Instruction 1: In the text on the apartment possession dispute, write out the part from "Evidently, in their" up to and including "in near future.", substituting "Developer" for "OP Company".

┌─ Source document

For appreciation of the present dispute, let us see the relevant terms and conditions of the agreement. Clause 5.a of the agreement pertains to possession which rewrites below-
“(i). That the developer shall make its best endeavours to deliver the possession of the apartment to the purchaser by 31st march, 2011, subject, however, to ‘Force Majeure circumstances and after all dues in respect of the apartment including stamp duty and registration charges as applicable have been paid. It is, however, understood between the parties that various blocks/towers comprised in the complex shall be ready and completed in phases and after completion, the apartments shall be handed over to the purchaser in the respective block/Tower”.
The Force Majeure circumstances has been mentioned in Clause 9.a of the Agreement which provides that if the completion of apartment is delayed for reasons of Force Majeure which inter alia include delay on account of non-availability of steel, cement or any other building materials or water supply or electricity power back-up or slow down, strike or due to dispute with the construction agency employed by the developer, civil commotion or war or criminal action or earth quake or any act of God, delay in certain decisions/clearance from the statutory bodies or any notice, order, rule or notification of the Government or any public or any competent authority or any change in the policy of government/statutory bodies or for any other reason which are beyond the control of the developer. But it reveals that no such occurrence has happened. The delay in handing over the possession of the apartment could have been justified if there was to be a new legislation, regulation or order suspending, stopping or delaying the construction of the complex and the apartments.
The fact remains that the O.P./Developer has failed to advance any evidence as to reasons for delay in handing over the apartment to the complainant as per clause 5.a of the terms of agreement. The O.P Company has raised some Force Majeure circumstances but none of them appeared to be acceptable. The delay in handing over the possession of the apartment could be justified if there was to be new legislation, regulation or order suspending, stopping of delaying the construction of the complex and the apartments. Therefore, the Force Majeure circumstances are totally inapplicable in the facts and circumstances of the present case.
Evidently, in their written version, the OP Company has stated that the status of construction of Tower-08 is as follows – (a) slab casting for all floors are completed and (b) brick work is completed till 16th floor. However, the OP Company did not give reply against the questionnaire set forth by the complainants showing their readiness and willingness to handover the possession of the subject flat. The OP Company was under obligation to handover the apartment within 31.03.2011. The delay has already been committed for long eight years from committed date of delivery of possession. The dilly-delaying process of the OP Company clearly indicates that there is hardly any chance for the complainants to get the apartment in near future.
Mr. Prantick Ghosh, Ld. Advocate for the Complainants submits that his clients are still ready to get the flat in favour of them on payment of balance consideration amount subject to payment of compensation for delay in delivery of possession as per Clause 5.c(ii) of the Agreement and in the event OP fails to fulfil their promise, they are liable to refund the entire amount paid by the complainant along with compensation in accordance with Clause 5.e of the Agreement.

└─

Instruction 2: Please rewrite the records from the start up to and including the line with "black triangle: moved" as a JSON list of strings, one string per line. Skip blank lines and leave the pictures out.

┌─ Dataset records

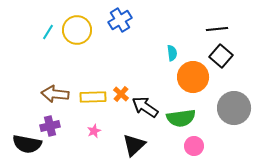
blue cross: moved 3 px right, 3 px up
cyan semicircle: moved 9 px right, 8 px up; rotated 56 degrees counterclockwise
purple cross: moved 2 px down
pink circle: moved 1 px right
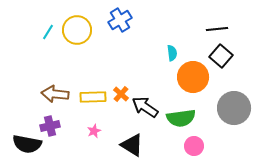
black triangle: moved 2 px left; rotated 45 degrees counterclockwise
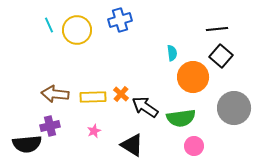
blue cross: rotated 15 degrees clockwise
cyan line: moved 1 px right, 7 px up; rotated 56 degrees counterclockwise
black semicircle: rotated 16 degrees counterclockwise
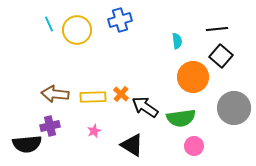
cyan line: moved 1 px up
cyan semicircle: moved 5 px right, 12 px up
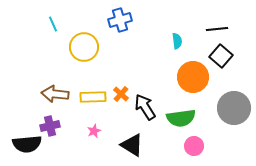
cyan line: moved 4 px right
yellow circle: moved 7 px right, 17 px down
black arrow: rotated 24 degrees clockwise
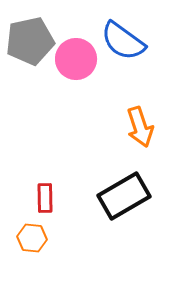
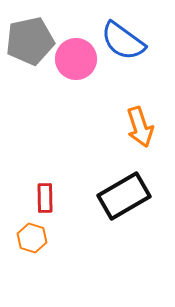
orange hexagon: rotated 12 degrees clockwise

└─

Correct response 1:
Evidently, in their written version, the Developer has stated that the status of construction of Tower-08 is as follows – (a) slab casting for all floors are completed and (b) brick work is completed till 16th floor. However, the Developer did not give reply against the questionnaire set forth by the complainants showing their readiness and willingness to handover the possession of the subject flat. The Developer was under obligation to handover the apartment within 31.03.2011. The delay has already been committed for long eight years from committed date of delivery of possession. The dilly-delaying process of the Developer clearly indicates that there is hardly any chance for the complainants to get the apartment in near future.

Correct response 2:
[
  "blue cross: moved 3 px right, 3 px up",
  "cyan semicircle: moved 9 px right, 8 px up; rotated 56 degrees counterclockwise",
  "purple cross: moved 2 px down",
  "pink circle: moved 1 px right",
  "black triangle: moved 2 px left; rotated 45 degrees counterclockwise"
]